When Walter ventures beyond New York, his journey in pursuit of the elusive photographer and photograph takes him to some of the most wondrous and beautiful places on Earth, and the cinematography and camera work is breathtaking. Just as Walter as a man begins to transcend his previous dull existence, Mitty as a film begins to transcend simply being a fun, interesting and empathetic film and grows to become a journey of profound discovery that is both poignant and epic. He encounters a remarkably interesting cast of characters on his way, and it is a joy to see Walter gradually realize that participating in the beautiful play that is life itself is not limited to the dream-world as he once believed.

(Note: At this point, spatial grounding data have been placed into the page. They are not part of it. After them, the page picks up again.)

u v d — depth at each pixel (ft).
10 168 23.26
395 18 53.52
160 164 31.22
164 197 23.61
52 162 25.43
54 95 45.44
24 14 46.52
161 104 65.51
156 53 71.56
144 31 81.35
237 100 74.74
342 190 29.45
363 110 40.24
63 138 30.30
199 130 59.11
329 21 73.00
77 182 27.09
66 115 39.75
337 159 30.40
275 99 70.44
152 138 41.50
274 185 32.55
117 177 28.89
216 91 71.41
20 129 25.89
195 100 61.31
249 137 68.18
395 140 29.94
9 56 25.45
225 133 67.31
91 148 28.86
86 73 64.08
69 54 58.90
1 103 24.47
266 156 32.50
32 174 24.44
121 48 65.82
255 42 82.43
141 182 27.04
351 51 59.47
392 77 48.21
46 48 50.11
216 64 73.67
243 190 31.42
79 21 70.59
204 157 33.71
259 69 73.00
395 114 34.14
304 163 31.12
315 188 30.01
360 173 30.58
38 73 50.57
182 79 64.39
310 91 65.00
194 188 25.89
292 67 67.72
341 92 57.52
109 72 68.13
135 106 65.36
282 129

I could continue to go on about the wonders of the story itself, but I fear spoiling some of the wonder of the discovery that Walter undergoes throughout his outlandish adventures. Mitty consistently pushes the bounds of reality, but only to a point that is pleasantly imaginative and quixotic. The acting is superb, and the music not simply an accompaniment but an integral part of the story. The humor and daydreams are a delight because they are so real and relatable. We have all been Walter Mitty, and we all long to break out of the mundane life that the modern world hands us that feels soulless and bereft of meaning. Mitty tells us to step out into the wider world, pursue our dreams; do not just observe life through the lens of the modern world’s fake social constructs and interactions (looking at you, social media), but participate in the beautiful.
By the end (or perhaps the beginning) of Walter Mitty’s adventure, however, we have also learned something else, something far more profound. Though we must transcend the mundane, there is a level of tediousness and disappointment that cannot be avoided. But even in what we see as pointless, boring, and drudgery, there is an opportunity to do something greater, to live a life of meaning and significance wherever we find ourselves, regardless of whether we are recognized, regardless of whether we are traveling the world as Walter eventually does. Even Walter’s childhood experiences and hobbies, seemingly insignificant, are revealed to have weight and importance. “To see behind walls, to draw closer, to find each other and to feel”, that is the purpose of life wherever we are, and for bringing our attention to that profound truth in such an artful and entertaining way, we cannot thank the makers of The Secret Life of Walter Mitty enough.